[[ Records for the exercise, beginning ]]

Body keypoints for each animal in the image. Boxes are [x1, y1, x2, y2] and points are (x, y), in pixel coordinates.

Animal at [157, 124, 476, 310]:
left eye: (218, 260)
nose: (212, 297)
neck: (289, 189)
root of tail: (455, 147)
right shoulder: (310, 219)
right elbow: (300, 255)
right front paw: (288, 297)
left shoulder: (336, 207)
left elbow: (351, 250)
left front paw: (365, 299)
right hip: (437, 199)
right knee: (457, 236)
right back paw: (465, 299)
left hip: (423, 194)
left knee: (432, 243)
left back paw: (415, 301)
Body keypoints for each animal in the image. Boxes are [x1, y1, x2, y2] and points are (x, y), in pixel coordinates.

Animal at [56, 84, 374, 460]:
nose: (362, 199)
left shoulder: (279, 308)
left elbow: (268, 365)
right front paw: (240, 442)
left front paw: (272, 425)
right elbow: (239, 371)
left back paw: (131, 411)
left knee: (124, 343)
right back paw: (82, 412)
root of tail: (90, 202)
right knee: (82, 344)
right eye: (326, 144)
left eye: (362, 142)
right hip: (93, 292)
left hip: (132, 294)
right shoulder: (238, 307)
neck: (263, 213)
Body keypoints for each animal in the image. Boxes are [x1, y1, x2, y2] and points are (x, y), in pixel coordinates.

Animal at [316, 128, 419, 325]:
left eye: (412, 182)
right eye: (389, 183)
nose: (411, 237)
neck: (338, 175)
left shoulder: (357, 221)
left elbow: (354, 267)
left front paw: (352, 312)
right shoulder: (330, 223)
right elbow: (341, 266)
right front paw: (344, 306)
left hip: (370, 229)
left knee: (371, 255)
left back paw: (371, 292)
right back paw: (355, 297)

[[ Records for the exercise, end ]]
[[ Records for the exercise, beginning ]]

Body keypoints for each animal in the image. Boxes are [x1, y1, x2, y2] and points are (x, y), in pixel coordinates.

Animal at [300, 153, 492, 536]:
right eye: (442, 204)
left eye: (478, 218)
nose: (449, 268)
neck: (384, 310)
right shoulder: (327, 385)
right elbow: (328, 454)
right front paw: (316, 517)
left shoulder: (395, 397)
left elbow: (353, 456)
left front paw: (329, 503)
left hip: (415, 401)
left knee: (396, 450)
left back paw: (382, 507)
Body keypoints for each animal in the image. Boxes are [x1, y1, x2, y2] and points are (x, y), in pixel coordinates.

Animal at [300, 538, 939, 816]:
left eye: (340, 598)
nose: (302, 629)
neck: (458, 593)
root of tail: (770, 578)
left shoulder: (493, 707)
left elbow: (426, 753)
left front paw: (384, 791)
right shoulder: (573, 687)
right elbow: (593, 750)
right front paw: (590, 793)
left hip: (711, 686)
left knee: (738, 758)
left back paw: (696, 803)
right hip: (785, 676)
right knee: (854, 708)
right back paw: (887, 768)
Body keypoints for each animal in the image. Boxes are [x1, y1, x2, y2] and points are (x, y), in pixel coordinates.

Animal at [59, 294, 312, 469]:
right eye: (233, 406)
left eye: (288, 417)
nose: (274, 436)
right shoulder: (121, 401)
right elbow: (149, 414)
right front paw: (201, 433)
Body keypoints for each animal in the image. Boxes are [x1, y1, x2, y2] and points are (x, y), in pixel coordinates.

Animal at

[[ Records for the exercise, end ]]

- _Required work_
Tally the lines in the data that contain the string "shoulder". Report only the total.

- _The answer_
11